Data items
◆ ◆ ◆

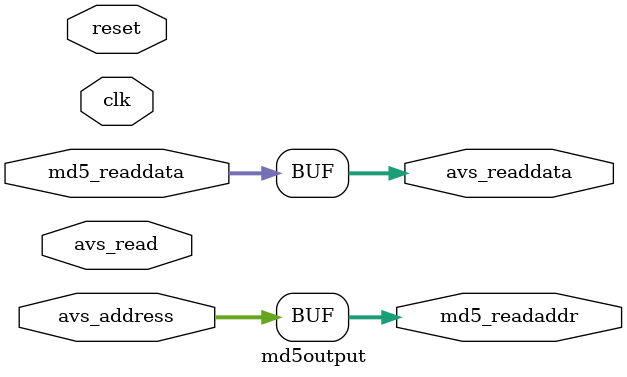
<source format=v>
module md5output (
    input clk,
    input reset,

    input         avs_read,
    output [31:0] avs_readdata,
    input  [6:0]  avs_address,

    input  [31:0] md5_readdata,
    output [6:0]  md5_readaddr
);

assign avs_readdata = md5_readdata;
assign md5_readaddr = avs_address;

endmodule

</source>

◆ ◆ ◆

* Task details
Exclude the pictures and print the rest of the data exactly.

* Finished exercise
<source format=v>
module md5output (
    input clk,
    input reset,

    input         avs_read,
    output [31:0] avs_readdata,
    input  [6:0]  avs_address,

    input  [31:0] md5_readdata,
    output [6:0]  md5_readaddr
);

assign avs_readdata = md5_readdata;
assign md5_readaddr = avs_address;

endmodule

</source>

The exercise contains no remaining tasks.